A lede that noted the similarity between ovarian cancer and one kind of breast cancer would have been safe. So would a lede that said resarchers made a major advance in understanding the genetics of breast cancer, which might one day lead to better care for patients.”
“It is important to recall that despite the fact this is incredibly sophisticated and difficult work, it is still reasonably early in our ability to perform the analyses, interpret the data, and determine the best way to apply it to the clinic. We still have a long way to go, and we must always remember that cancer has a way of being more complicated at every turn that we might otherwise anticipate as our research and our knowledge advances. But research such as this also puts more of the pieces of the puzzle of breast cancer together in a way that a solution to the dilemma of understanding breast cancer and how we can apply the best treatment does appear to be more readily at hand.
What is the most important message from this research?

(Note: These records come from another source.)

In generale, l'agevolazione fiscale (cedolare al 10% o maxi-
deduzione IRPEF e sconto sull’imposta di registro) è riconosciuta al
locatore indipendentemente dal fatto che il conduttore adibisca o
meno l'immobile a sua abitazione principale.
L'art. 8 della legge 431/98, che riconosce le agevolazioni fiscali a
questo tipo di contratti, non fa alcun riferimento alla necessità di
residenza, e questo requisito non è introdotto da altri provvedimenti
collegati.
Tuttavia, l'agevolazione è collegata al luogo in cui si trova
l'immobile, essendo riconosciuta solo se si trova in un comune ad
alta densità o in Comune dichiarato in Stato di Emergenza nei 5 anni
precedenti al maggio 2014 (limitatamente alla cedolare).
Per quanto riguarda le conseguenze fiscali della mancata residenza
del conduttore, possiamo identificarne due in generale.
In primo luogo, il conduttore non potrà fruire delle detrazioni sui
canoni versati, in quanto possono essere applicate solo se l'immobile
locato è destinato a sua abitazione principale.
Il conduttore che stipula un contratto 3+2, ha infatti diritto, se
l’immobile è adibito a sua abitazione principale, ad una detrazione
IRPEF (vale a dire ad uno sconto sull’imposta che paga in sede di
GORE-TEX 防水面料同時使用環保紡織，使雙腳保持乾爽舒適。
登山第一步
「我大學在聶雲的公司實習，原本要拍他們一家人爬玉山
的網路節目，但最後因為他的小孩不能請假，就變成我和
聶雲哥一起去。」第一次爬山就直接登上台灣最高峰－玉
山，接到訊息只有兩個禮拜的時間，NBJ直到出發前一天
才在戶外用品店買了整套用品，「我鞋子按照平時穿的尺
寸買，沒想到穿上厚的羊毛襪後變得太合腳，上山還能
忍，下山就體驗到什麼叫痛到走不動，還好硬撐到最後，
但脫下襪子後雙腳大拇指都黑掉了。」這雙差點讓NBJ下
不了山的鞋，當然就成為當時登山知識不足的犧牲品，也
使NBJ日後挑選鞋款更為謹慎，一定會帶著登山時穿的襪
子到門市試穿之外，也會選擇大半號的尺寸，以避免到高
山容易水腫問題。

Unfortunately, it is not going to change lives immediately. Your doctor isn’t going to give you a different treatment for your breast cancer today, tomorrow, or next week because of this research. There is no question that doctors involved in breast cancer treatment are going to take a very careful look at this research and determine the best way to apply this information to new approaches to breast cancer as quickly as they can, but that will still take time.
To me, the most important message from this research is to confirm what many of us have been thinking for some time now: we are seeing the fruits of decades—yes, decades—of hard work in the laboratory taking us to a point we are going to have a significant impact on patient care and the outcomes of treatment for cancer. At the same time, the very support for that research is in jeopardy due to decreases in government funding, business investment, and private philanthropy.”
And then there’s CNN’s Sanjay Gupta proclaiming on Twitter:
BREAKING cure for #cancer close says md anderson. plan to “drastically reduce” cases & deaths n 5yrs! im reporting excl details all day @cnn
Breaking news? A hospital PR announcement?
Another proclamation of cure for cancer close?
This isn’t going to be much of a vacation week if this keeps up!